Latvija in brief - 2005-02-02

  • 2005-02-02
At the recent ceremony marking the 60th anniversary of the liberation of the Auschwitz death camp Foreign Minister Artis Pabriks apologized to the victims of the Holocaust in the name of the state for its inability to stop the murder of Jews from taking place in Latvia. "If we had succeeded in doing this, there would not be only memorial stone pillars left in this place. But our state itself was under occupation, therefore our eternal responsibility now is to prevent the repeat of such tragedies," Pabriks said at the ceremony, which took place at Rumbula.

Russian Ambassador Viktor Kaluzhny visited the Occupation Museum, accompanied by Pabriks, historian Heinrihs Strods and a slew of journalists. Kaluzhny reportedly called the museum's exhibits "one-sided" as they did not properly show the Soviet period's positive aspects, such as investments into industrial development. Not surprisingly, the ambassador denied that an occupation by the Soviet Union had taken place.

Finance billionaire George Soros was awarded the Three-Star Order, the nation's highest honor, for his work in strengthening democracy and civil society in Latvia through the Soros Foundation. President Vaira Vike-Freiberga presented Soros with the award at the Davos World Economic Summit in Switzerland.

Riga Mayor Gundars Bojars suspended the head of the city's environmental department, Askolds Klavins, in order to evaluate complaints received about the quality of the bureaucrat's work. Klavins, however, said his suspension was related to his insistence that the mayor open for bidding a recent contract that concerns trash pickup. Bojars disagreed, and instead signed a contact with three foreign companies.

Historian Aivars Stranga was refused entry to Russia due to his allegedly Russophobic viewpoints and his attempts to rewrite history, according to the Russian news agency Regnum. Stranga had planned to visit Russia for the presentation of a Russian language edition of the book "The History of Latvia: the 20th Century," which Stranga co-wrote along with a number of other historians and was presented to the president last week.
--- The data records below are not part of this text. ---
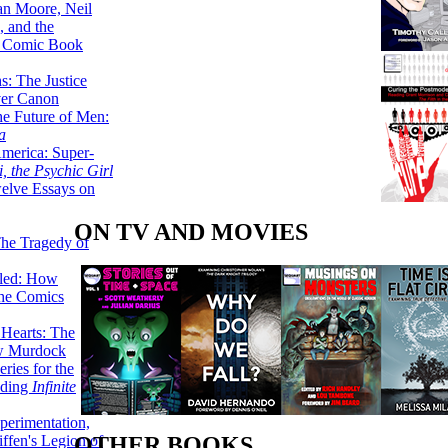
lan Moore, Neil
 and the
n Comic Book
hs: The Justice
er Canon
he Future of Men:
a
erica: Super-
, the Psychic Girl
welve Essays on
ON TV AND MOVIES
The Tragedy of
led: How
the Comics
 Hearts: The
ew Murdock
ries for the
nding
Infinite
perimentation,
ffen's Legion of
OTHER BOOKS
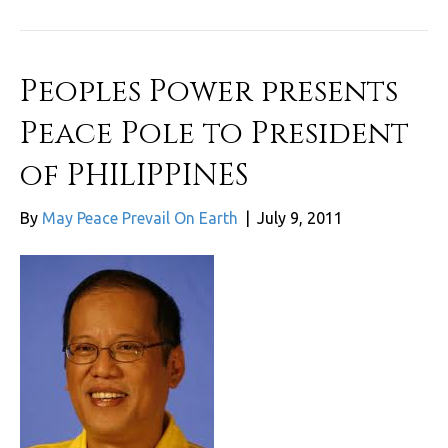
Peoples Power presents
Peace Pole to President
of PHILIPPINES
By
May Peace Prevail On Earth
|
July 9, 2011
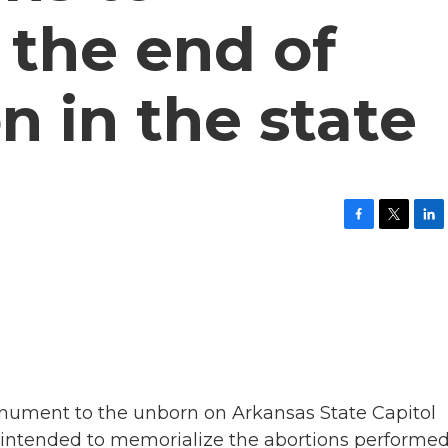
 the end of
n in the state
F
T
L
a
w
i
c
i
n
e
t
k
b
t
e
o
e
d
o
r
I
k
n
monument to the unborn on Arkansas State Capitol
's intended to memorialize the abortions performed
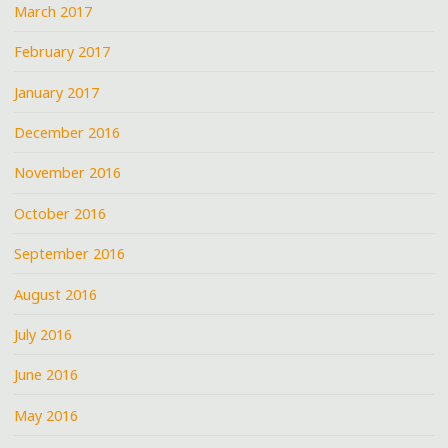
March 2017
February 2017
January 2017
December 2016
November 2016
October 2016
September 2016
August 2016
July 2016
June 2016
May 2016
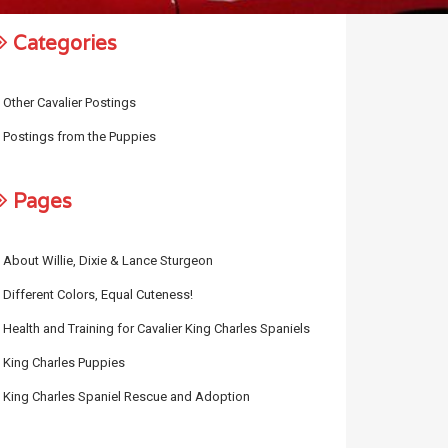
Categories
Other Cavalier Postings
Postings from the Puppies
Pages
About Willie, Dixie & Lance Sturgeon
Different Colors, Equal Cuteness!
Health and Training for Cavalier King Charles Spaniels
King Charles Puppies
King Charles Spaniel Rescue and Adoption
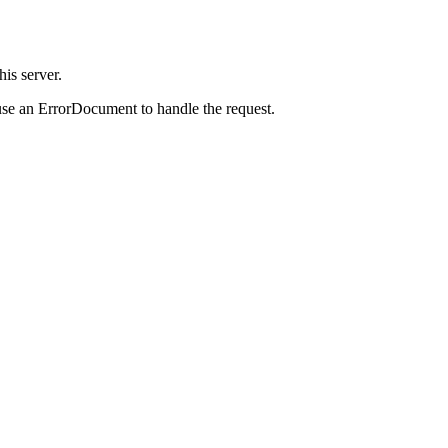
is server.
use an ErrorDocument to handle the request.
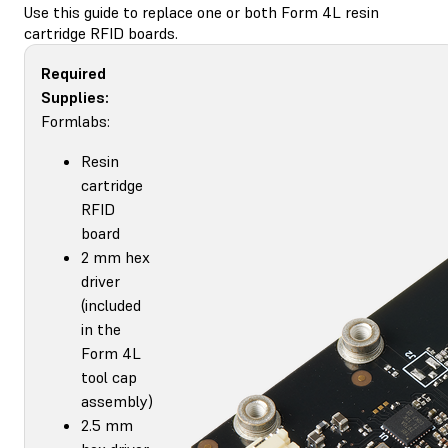
Use this guide to replace one or both Form 4L resin
cartridge RFID boards.
Required
Supplies:
Formlabs:
Resin
cartridge
RFID
board
2 mm hex
driver
(included
in the
Form 4L
tool cap
assembly)
2.5 mm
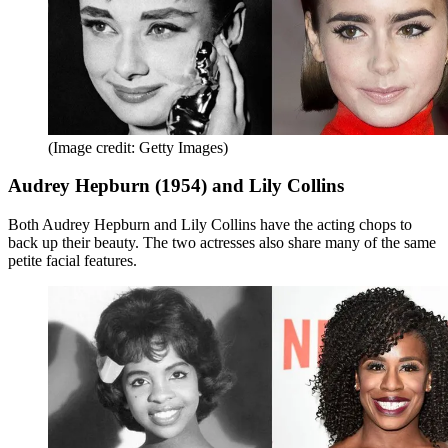
(Image credit: Getty Images)
Audrey Hepburn (1954) and Lily Collins
Both Audrey Hepburn and Lily Collins have the acting chops to
back up their beauty. The two actresses also share many of the same
petite facial features.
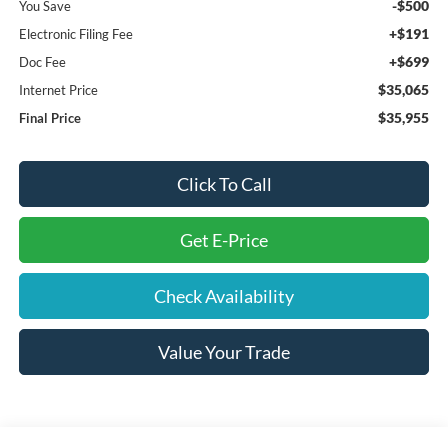
-$500
You Save
+$191
Electronic Filing Fee
+$699
Doc Fee
$35,065
Internet Price
$35,955
Final Price
Click To Call
Get E-Price
Check Availability
Value Your Trade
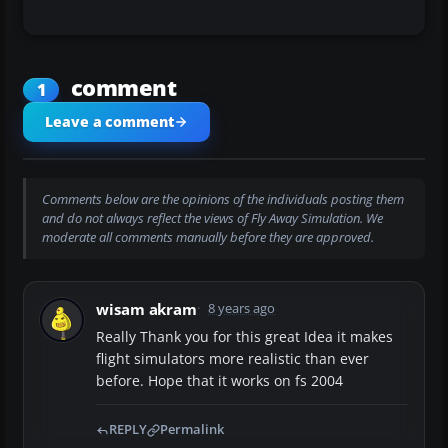
comment
1
Leave a comment
Comments below are the opinions of the individuals posting them
and do not always reflect the views of Fly Away Simulation. We
moderate all comments manually before they are approved.
wisam akram
8 years ago
Really Thank you for this great Idea it makes
flight simulators more realistic than ever
before. Hope that it works on fs 2004
REPLY
Permalink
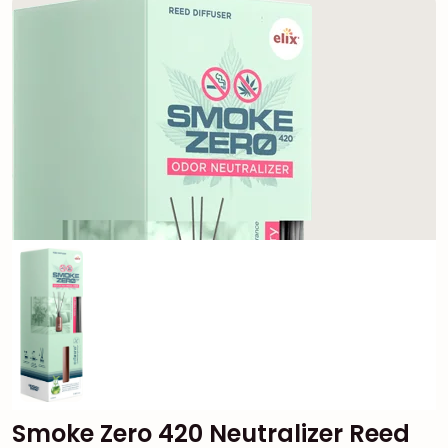
Smoke Zero 420 Neutralizer Reed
Stranga later said, however, that he was only unofficially warned that he might not be allowed in the country, and canceled the visit himself.
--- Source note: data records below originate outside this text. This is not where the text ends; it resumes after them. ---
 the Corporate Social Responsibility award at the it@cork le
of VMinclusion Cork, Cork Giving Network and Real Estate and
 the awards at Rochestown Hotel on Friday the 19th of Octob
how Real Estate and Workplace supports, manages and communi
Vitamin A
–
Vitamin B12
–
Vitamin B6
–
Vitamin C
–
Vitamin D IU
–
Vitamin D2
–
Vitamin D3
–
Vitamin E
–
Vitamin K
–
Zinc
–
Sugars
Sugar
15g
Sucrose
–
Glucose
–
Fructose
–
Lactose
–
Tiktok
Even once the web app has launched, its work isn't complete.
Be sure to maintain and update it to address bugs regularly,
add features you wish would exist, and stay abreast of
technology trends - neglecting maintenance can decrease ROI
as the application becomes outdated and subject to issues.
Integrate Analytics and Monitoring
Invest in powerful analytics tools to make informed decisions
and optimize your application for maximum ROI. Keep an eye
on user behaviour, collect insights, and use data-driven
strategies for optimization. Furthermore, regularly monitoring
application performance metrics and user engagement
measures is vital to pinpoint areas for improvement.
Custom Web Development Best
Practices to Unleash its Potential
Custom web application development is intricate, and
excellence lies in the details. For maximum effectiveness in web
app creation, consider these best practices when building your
Russia's Foreign Ministry sharply criticized Vike-Freiberga over her recent statements about the end of World War II and the occupation. "Meanwhile, it looks like Mrs. Vaira Vike-Freiberga is not willing to come to Russia. This may be the reason why attempts are being made to do all for Moscow to recall the invitation, or, even better, 'not to issue the visa,' as Mrs. President herself has hinted," the ministry communique said.